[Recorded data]
* * *

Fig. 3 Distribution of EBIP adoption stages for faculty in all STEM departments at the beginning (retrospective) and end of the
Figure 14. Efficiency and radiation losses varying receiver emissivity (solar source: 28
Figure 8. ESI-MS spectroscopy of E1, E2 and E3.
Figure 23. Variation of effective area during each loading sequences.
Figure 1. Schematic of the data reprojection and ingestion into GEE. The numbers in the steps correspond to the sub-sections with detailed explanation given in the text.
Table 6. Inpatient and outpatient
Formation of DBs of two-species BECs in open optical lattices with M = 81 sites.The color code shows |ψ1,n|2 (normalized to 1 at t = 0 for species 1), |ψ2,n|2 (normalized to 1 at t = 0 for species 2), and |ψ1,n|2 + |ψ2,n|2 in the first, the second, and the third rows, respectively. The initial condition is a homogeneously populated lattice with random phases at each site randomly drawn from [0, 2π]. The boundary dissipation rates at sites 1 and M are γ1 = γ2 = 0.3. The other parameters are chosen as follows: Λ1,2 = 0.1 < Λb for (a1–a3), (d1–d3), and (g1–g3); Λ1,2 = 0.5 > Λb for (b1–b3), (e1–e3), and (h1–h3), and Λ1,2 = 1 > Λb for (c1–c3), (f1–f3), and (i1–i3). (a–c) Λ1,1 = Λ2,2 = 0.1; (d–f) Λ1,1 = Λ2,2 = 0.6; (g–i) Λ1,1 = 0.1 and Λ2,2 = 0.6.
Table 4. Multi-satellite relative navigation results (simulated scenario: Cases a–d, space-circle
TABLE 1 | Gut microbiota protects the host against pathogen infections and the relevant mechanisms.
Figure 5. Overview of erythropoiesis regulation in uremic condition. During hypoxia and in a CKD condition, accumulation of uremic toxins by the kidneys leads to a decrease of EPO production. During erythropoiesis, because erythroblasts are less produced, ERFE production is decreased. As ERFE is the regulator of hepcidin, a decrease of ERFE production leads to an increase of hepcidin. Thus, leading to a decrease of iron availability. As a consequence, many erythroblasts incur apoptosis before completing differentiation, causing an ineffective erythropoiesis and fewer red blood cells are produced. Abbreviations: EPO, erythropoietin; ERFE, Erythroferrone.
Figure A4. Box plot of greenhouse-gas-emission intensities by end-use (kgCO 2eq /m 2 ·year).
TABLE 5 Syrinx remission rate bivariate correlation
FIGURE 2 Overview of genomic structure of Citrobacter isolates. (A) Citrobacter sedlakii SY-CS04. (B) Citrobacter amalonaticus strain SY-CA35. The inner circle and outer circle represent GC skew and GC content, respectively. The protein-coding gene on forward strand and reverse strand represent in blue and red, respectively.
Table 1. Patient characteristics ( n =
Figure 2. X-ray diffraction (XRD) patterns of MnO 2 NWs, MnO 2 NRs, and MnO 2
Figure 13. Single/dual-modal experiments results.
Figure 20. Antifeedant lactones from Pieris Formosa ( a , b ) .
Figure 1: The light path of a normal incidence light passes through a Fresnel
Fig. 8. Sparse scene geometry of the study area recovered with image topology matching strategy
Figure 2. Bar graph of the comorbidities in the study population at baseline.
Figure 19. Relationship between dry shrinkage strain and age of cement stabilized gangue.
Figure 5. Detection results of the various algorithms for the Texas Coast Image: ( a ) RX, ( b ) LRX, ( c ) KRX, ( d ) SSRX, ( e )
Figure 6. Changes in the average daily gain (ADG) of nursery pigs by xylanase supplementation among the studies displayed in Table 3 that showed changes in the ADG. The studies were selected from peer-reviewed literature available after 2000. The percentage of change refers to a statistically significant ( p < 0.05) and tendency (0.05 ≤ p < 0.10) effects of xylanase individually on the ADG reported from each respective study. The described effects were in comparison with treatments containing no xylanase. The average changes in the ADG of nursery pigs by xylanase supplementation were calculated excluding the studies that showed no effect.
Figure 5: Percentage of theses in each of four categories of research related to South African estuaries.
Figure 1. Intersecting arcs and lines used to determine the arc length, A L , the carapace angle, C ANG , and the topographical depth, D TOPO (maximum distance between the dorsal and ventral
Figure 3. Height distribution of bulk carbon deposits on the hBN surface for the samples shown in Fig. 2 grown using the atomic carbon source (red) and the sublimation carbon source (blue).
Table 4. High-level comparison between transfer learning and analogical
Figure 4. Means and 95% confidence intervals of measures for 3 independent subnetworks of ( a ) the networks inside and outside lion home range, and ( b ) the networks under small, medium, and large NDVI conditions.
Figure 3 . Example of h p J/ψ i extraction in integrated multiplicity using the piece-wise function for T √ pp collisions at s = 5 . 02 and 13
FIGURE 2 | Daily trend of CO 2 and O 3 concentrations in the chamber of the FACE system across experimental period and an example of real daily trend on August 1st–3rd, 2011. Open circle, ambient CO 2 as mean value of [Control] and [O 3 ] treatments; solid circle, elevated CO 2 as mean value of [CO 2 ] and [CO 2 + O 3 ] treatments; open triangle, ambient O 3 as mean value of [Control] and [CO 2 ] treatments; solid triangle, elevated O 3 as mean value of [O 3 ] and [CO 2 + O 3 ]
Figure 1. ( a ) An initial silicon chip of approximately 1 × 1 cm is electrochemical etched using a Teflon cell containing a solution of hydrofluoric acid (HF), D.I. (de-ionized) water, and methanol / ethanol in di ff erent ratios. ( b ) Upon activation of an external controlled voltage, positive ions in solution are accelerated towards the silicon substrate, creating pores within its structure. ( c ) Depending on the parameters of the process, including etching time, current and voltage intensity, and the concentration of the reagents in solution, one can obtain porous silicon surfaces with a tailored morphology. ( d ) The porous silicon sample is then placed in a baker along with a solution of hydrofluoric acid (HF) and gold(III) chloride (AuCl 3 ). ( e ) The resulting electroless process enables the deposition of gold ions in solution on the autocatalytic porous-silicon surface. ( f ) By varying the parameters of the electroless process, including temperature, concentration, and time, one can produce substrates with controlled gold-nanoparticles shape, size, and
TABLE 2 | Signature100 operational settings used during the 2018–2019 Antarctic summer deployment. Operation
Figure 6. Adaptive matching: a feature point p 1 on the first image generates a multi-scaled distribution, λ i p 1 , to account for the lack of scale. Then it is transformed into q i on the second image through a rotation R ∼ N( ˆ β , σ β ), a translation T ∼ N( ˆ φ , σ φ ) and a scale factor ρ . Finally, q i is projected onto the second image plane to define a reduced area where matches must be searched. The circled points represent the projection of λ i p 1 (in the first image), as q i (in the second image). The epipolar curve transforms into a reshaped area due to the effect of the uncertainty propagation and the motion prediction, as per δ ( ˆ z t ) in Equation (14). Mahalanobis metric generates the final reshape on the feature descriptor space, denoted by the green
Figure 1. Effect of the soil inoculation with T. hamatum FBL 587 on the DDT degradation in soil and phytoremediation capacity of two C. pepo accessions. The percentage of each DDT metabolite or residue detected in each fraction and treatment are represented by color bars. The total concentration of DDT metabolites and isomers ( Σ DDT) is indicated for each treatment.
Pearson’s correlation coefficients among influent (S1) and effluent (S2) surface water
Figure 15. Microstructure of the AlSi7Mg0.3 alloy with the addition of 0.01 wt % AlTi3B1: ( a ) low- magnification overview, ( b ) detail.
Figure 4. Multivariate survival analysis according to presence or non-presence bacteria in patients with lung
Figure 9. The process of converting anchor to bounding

* * *

YOUR OBJECTIVE: Transcribe all of the records above without altering anything.

RESULT OF THIS TASK:
Fig. 3 Distribution of EBIP adoption stages for faculty in all STEM departments at the beginning (retrospective) and end of the
Figure 14. Efficiency and radiation losses varying receiver emissivity (solar source: 28
Figure 8. ESI-MS spectroscopy of E1, E2 and E3.
Figure 23. Variation of effective area during each loading sequences.
Figure 1. Schematic of the data reprojection and ingestion into GEE. The numbers in the steps correspond to the sub-sections with detailed explanation given in the text.
Table 6. Inpatient and outpatient
Formation of DBs of two-species BECs in open optical lattices with M = 81 sites.The color code shows |ψ1,n|2 (normalized to 1 at t = 0 for species 1), |ψ2,n|2 (normalized to 1 at t = 0 for species 2), and |ψ1,n|2 + |ψ2,n|2 in the first, the second, and the third rows, respectively. The initial condition is a homogeneously populated lattice with random phases at each site randomly drawn from [0, 2π]. The boundary dissipation rates at sites 1 and M are γ1 = γ2 = 0.3. The other parameters are chosen as follows: Λ1,2 = 0.1 < Λb for (a1–a3), (d1–d3), and (g1–g3); Λ1,2 = 0.5 > Λb for (b1–b3), (e1–e3), and (h1–h3), and Λ1,2 = 1 > Λb for (c1–c3), (f1–f3), and (i1–i3). (a–c) Λ1,1 = Λ2,2 = 0.1; (d–f) Λ1,1 = Λ2,2 = 0.6; (g–i) Λ1,1 = 0.1 and Λ2,2 = 0.6.
Table 4. Multi-satellite relative navigation results (simulated scenario: Cases a–d, space-circle
TABLE 1 | Gut microbiota protects the host against pathogen infections and the relevant mechanisms.
Figure 5. Overview of erythropoiesis regulation in uremic condition. During hypoxia and in a CKD condition, accumulation of uremic toxins by the kidneys leads to a decrease of EPO production. During erythropoiesis, because erythroblasts are less produced, ERFE production is decreased. As ERFE is the regulator of hepcidin, a decrease of ERFE production leads to an increase of hepcidin. Thus, leading to a decrease of iron availability. As a consequence, many erythroblasts incur apoptosis before completing differentiation, causing an ineffective erythropoiesis and fewer red blood cells are produced. Abbreviations: EPO, erythropoietin; ERFE, Erythroferrone.
Figure A4. Box plot of greenhouse-gas-emission intensities by end-use (kgCO 2eq /m 2 ·year).
TABLE 5 Syrinx remission rate bivariate correlation
FIGURE 2 Overview of genomic structure of Citrobacter isolates. (A) Citrobacter sedlakii SY-CS04. (B) Citrobacter amalonaticus strain SY-CA35. The inner circle and outer circle represent GC skew and GC content, respectively. The protein-coding gene on forward strand and reverse strand represent in blue and red, respectively.
Table 1. Patient characteristics ( n =
Figure 2. X-ray diffraction (XRD) patterns of MnO 2 NWs, MnO 2 NRs, and MnO 2
Figure 13. Single/dual-modal experiments results.
Figure 20. Antifeedant lactones from Pieris Formosa ( a , b ) .
Figure 1: The light path of a normal incidence light passes through a Fresnel
Fig. 8. Sparse scene geometry of the study area recovered with image topology matching strategy
Figure 2. Bar graph of the comorbidities in the study population at baseline.
Figure 19. Relationship between dry shrinkage strain and age of cement stabilized gangue.
Figure 5. Detection results of the various algorithms for the Texas Coast Image: ( a ) RX, ( b ) LRX, ( c ) KRX, ( d ) SSRX, ( e )
Figure 6. Changes in the average daily gain (ADG) of nursery pigs by xylanase supplementation among the studies displayed in Table 3 that showed changes in the ADG. The studies were selected from peer-reviewed literature available after 2000. The percentage of change refers to a statistically significant ( p < 0.05) and tendency (0.05 ≤ p < 0.10) effects of xylanase individually on the ADG reported from each respective study. The described effects were in comparison with treatments containing no xylanase. The average changes in the ADG of nursery pigs by xylanase supplementation were calculated excluding the studies that showed no effect.
Figure 5: Percentage of theses in each of four categories of research related to South African estuaries.
Figure 1. Intersecting arcs and lines used to determine the arc length, A L , the carapace angle, C ANG , and the topographical depth, D TOPO (maximum distance between the dorsal and ventral
Figure 3. Height distribution of bulk carbon deposits on the hBN surface for the samples shown in Fig. 2 grown using the atomic carbon source (red) and the sublimation carbon source (blue).
Table 4. High-level comparison between transfer learning and analogical
Figure 4. Means and 95% confidence intervals of measures for 3 independent subnetworks of ( a ) the networks inside and outside lion home range, and ( b ) the networks under small, medium, and large NDVI conditions.
Figure 3 . Example of h p J/ψ i extraction in integrated multiplicity using the piece-wise function for T √ pp collisions at s = 5 . 02 and 13
FIGURE 2 | Daily trend of CO 2 and O 3 concentrations in the chamber of the FACE system across experimental period and an example of real daily trend on August 1st–3rd, 2011. Open circle, ambient CO 2 as mean value of [Control] and [O 3 ] treatments; solid circle, elevated CO 2 as mean value of [CO 2 ] and [CO 2 + O 3 ] treatments; open triangle, ambient O 3 as mean value of [Control] and [CO 2 ] treatments; solid triangle, elevated O 3 as mean value of [O 3 ] and [CO 2 + O 3 ]
Figure 1. ( a ) An initial silicon chip of approximately 1 × 1 cm is electrochemical etched using a Teflon cell containing a solution of hydrofluoric acid (HF), D.I. (de-ionized) water, and methanol / ethanol in di ff erent ratios. ( b ) Upon activation of an external controlled voltage, positive ions in solution are accelerated towards the silicon substrate, creating pores within its structure. ( c ) Depending on the parameters of the process, including etching time, current and voltage intensity, and the concentration of the reagents in solution, one can obtain porous silicon surfaces with a tailored morphology. ( d ) The porous silicon sample is then placed in a baker along with a solution of hydrofluoric acid (HF) and gold(III) chloride (AuCl 3 ). ( e ) The resulting electroless process enables the deposition of gold ions in solution on the autocatalytic porous-silicon surface. ( f ) By varying the parameters of the electroless process, including temperature, concentration, and time, one can produce substrates with controlled gold-nanoparticles shape, size, and
TABLE 2 | Signature100 operational settings used during the 2018–2019 Antarctic summer deployment. Operation
Figure 6. Adaptive matching: a feature point p 1 on the first image generates a multi-scaled distribution, λ i p 1 , to account for the lack of scale. Then it is transformed into q i on the second image through a rotation R ∼ N( ˆ β , σ β ), a translation T ∼ N( ˆ φ , σ φ ) and a scale factor ρ . Finally, q i is projected onto the second image plane to define a reduced area where matches must be searched. The circled points represent the projection of λ i p 1 (in the first image), as q i (in the second image). The epipolar curve transforms into a reshaped area due to the effect of the uncertainty propagation and the motion prediction, as per δ ( ˆ z t ) in Equation (14). Mahalanobis metric generates the final reshape on the feature descriptor space, denoted by the green
Figure 1. Effect of the soil inoculation with T. hamatum FBL 587 on the DDT degradation in soil and phytoremediation capacity of two C. pepo accessions. The percentage of each DDT metabolite or residue detected in each fraction and treatment are represented by color bars. The total concentration of DDT metabolites and isomers ( Σ DDT) is indicated for each treatment.
Pearson’s correlation coefficients among influent (S1) and effluent (S2) surface water
Figure 15. Microstructure of the AlSi7Mg0.3 alloy with the addition of 0.01 wt % AlTi3B1: ( a ) low- magnification overview, ( b ) detail.
Figure 4. Multivariate survival analysis according to presence or non-presence bacteria in patients with lung
Figure 9. The process of converting anchor to bounding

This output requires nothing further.